• _ACTIVITY_: The expected result is an exact restatement of the data, free of pictures.

• _DATASET EXCERPT_:
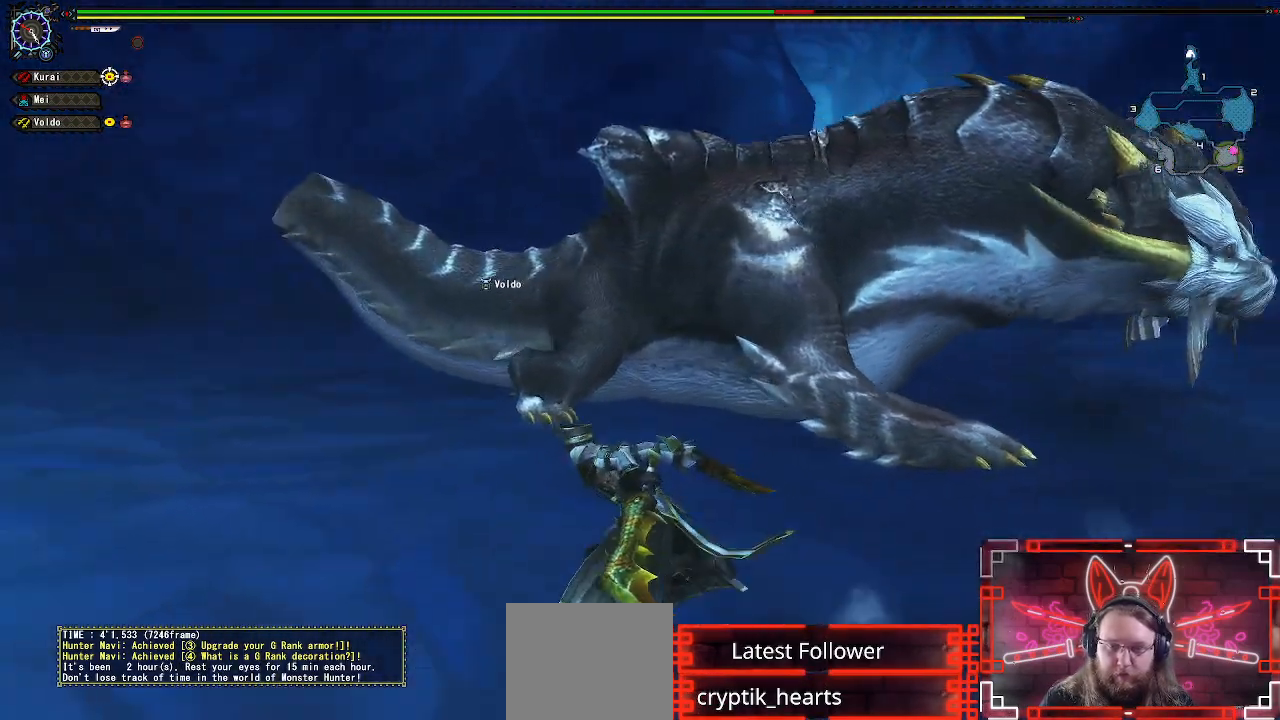
{"buttons": [], "left_stick": "up-left", "right_stick": "center", "events": [[100, "left_stick", "up"], [100, "right_stick", "center"], [267, "Y", "down"], [383, "Y", "up"], [500, "left_stick", "up-left"]]}
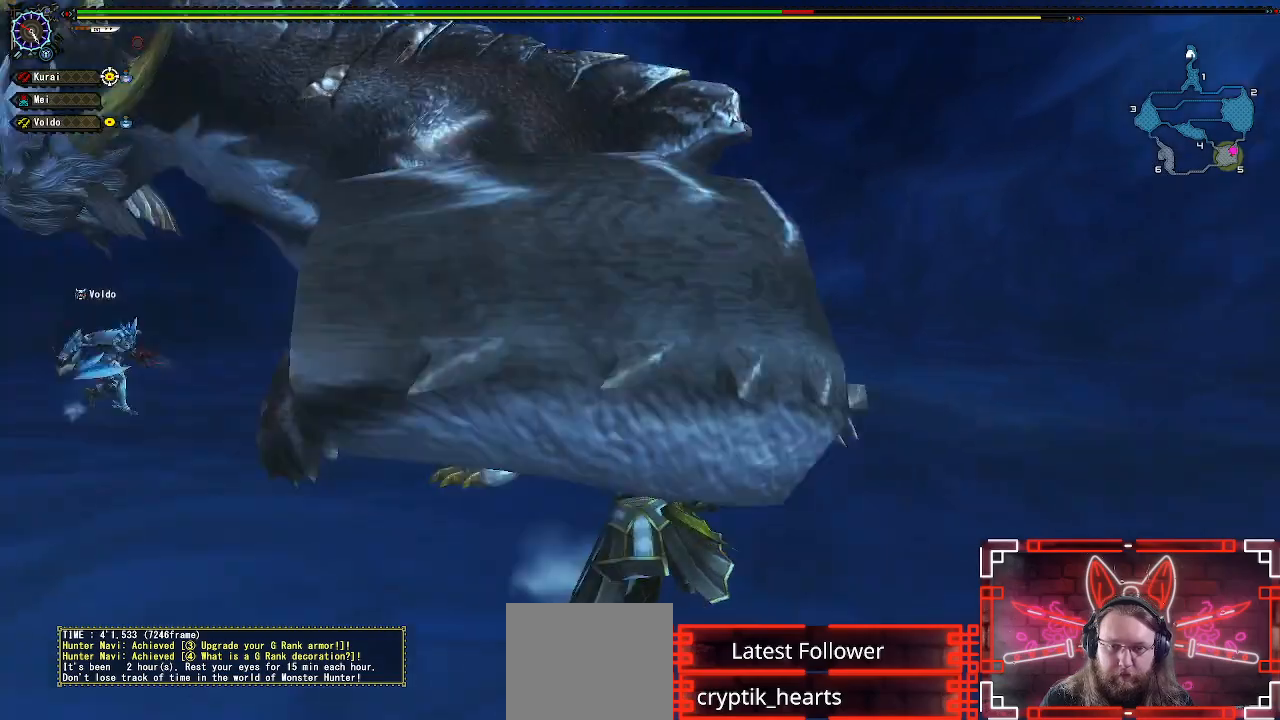
{"buttons": ["Y"], "left_stick": "up-left", "right_stick": "center", "events": [[17, "Y", "down"], [133, "Y", "up"], [250, "Y", "down"], [333, "Y", "up"], [450, "Y", "down"]]}
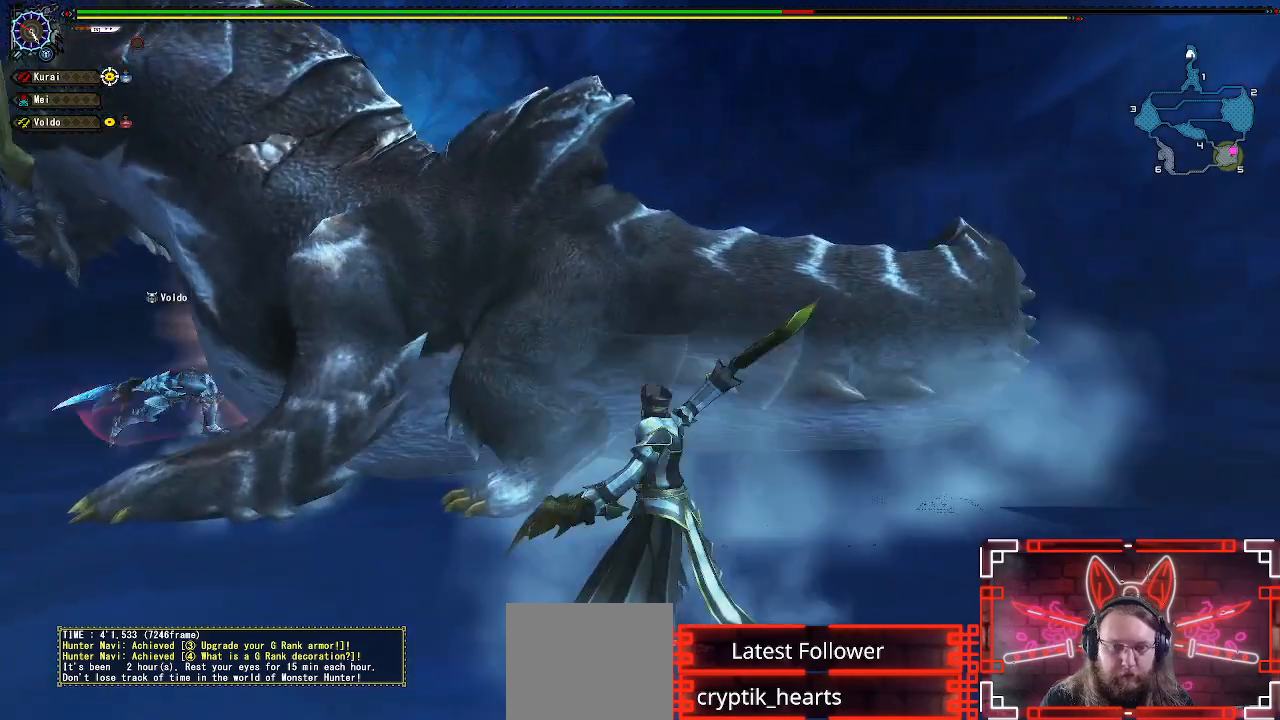
{"buttons": ["DPAD_LEFT"], "left_stick": "center", "right_stick": "center", "events": [[50, "Y", "up"], [150, "Y", "down"], [250, "Y", "up"], [350, "left_stick", "center"], [383, "Y", "down"], [500, "DPAD_LEFT", "down"], [500, "Y", "up"]]}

• _ANSWER FOR THIS EXERCISE_:
{"buttons": [], "left_stick": "up-left", "right_stick": "center", "events": [[100, "left_stick", "up"], [100, "right_stick", "center"], [267, "Y", "down"], [383, "Y", "up"], [500, "left_stick", "up-left"]]}
{"buttons": ["Y"], "left_stick": "up-left", "right_stick": "center", "events": [[17, "Y", "down"], [133, "Y", "up"], [250, "Y", "down"], [333, "Y", "up"], [450, "Y", "down"]]}
{"buttons": ["DPAD_LEFT"], "left_stick": "center", "right_stick": "center", "events": [[50, "Y", "up"], [150, "Y", "down"], [250, "Y", "up"], [350, "left_stick", "center"], [383, "Y", "down"], [500, "DPAD_LEFT", "down"], [500, "Y", "up"]]}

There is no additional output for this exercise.